The researchers created a unique wireless protocol to allow one of the earphones to emit a time-sync beacon to get around this. The second earbud then uses this signal to sync its internal clock with the first, maintaining the timing of the two audio streams. When designing ClearBuds, the team 3D printed the enclosures for the custom-designed earphones they used to implement this protocol. However, synchronizing the feeds from each earbud only partially fixed the issue.
The researchers needed to run their speech-enhancement software on the smartphone coupled with the headphones to process the audio using the newest deep-learning techniques. Most commercial applications using AI for voice augmentation rely on sending the audio to the cloud servers because these models have large computing expenditures. Even the most recent smartphones have a fraction of the computing capacity of GPU cards, which are frequently used to execute deep learning, claims Jayaram.
Meta AI provides a 44% improvement in translation quality
As a result, they were able to locate the source by using an already-existing neural network that can be trained to recognize timing variations between two incoming signals. Then, in order for it to function on a smartphone, they stripped this down to its core essentials by lowering the number of parameters and layers. The researchers fed the network’s output into another network that learns to filter out these types of distortions because stripping back the network in this way resulted in a substantial loss in audio quality and the introduction of crackles, static, and pops.
“The innovation was combining two different types of neural networks, each of which could be very lightweight, and in conjunction, they could approach the performance of these really big neural networks that couldn’t run on an iPhone,” explains Jayaram.

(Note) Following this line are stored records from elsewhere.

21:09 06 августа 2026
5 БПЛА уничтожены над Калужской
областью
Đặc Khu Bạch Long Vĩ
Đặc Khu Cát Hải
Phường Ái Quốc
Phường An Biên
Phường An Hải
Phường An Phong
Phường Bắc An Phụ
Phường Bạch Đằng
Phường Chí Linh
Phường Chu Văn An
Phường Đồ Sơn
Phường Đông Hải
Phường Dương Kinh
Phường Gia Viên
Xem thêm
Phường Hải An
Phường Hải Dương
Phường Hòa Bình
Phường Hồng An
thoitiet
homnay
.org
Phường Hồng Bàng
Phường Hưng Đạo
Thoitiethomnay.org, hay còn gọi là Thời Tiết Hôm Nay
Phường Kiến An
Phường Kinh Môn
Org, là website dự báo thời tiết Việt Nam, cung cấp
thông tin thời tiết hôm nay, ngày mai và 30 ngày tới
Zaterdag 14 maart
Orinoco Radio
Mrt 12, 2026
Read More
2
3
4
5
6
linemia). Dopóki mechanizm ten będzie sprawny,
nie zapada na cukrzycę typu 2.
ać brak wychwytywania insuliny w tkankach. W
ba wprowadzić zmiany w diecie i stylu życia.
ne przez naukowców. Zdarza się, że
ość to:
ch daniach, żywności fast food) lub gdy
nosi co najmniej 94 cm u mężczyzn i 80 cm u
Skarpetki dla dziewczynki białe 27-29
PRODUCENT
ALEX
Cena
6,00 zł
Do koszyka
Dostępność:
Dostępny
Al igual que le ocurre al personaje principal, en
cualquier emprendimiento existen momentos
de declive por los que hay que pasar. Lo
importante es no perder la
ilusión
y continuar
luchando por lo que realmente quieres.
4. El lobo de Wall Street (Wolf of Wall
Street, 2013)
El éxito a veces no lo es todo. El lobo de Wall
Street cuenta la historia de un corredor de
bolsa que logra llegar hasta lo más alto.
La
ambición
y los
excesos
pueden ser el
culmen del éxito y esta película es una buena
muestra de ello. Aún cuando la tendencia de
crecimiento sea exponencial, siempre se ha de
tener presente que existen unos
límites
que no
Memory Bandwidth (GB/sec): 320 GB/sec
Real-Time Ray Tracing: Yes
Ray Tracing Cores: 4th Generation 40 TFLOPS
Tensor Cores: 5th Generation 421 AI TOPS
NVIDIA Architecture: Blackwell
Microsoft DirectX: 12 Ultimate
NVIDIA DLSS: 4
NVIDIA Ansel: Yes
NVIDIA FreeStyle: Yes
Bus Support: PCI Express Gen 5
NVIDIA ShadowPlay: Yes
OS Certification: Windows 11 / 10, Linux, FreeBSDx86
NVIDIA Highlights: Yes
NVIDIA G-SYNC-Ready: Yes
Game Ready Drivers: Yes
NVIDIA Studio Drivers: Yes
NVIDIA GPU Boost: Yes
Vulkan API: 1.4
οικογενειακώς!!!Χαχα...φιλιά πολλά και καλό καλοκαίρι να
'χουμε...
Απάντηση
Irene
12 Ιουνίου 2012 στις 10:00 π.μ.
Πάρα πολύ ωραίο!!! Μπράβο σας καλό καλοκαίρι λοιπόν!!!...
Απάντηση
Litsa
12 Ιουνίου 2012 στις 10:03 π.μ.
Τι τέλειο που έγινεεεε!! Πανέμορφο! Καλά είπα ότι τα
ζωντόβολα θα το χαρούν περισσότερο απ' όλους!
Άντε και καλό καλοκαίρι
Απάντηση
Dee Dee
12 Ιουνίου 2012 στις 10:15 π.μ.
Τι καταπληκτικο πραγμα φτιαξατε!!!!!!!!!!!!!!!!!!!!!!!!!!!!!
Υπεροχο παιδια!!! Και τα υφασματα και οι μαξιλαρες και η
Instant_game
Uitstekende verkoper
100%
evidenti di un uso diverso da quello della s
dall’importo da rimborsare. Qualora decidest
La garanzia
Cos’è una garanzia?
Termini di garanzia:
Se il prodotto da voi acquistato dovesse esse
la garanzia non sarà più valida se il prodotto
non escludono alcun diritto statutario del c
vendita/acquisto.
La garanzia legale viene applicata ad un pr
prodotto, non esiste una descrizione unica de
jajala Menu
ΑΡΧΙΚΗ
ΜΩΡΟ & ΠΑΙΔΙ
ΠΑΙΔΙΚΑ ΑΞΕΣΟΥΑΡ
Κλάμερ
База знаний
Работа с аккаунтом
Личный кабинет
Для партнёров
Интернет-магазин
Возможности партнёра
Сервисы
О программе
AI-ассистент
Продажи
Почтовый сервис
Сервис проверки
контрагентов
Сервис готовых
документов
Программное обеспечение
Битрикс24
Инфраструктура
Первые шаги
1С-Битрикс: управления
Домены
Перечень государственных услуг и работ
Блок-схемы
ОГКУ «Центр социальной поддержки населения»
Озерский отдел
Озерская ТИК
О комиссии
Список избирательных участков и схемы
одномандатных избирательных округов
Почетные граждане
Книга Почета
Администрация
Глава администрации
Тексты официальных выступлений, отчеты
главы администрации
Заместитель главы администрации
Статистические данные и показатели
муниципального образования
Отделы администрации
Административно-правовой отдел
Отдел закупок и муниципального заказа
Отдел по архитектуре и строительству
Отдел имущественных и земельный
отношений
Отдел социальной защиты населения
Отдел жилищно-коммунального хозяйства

Compared to the Apple AirPods Pro, the ClearBuds consistently outperformed them in signal-to-distortion ratio. Additionally, 37 participants rated audio recordings taken from noisy real-world settings like crowded crossroads or loud diners. The ones analyzed by ClearBuds’ neural network were discovered to have the best overall noise cancellation. In practical tests, eight participants found that the ClearBuds were much more preferable to the call-making equipment they typically used.
According to Tillman Weyde, a reader in machine learning at the City University of London, the output does have some distortions. Still, overall, the algorithm is very good at eliminating background noise and voices. He continues, “This is a great result from a student and academic team that has obviously put a tremendous amount of work into this project to make effective progress on a problem that affects hundreds of millions of people using wireless earbuds.”
The work is really good, but one constraint is that it takes 109 milliseconds to transmit the audio to the smartphone and then process it, according to Alexandre Défossez, a research scientist at Facebook AI Research Paris.
“We always get 50 to 100 milliseconds of latency from the network. Adding an extra 100 milliseconds is a big price to pay. As the communication stack becomes smarter and smarter, we will end up with fairly noticeable and annoying delays in all our communications,” he explains.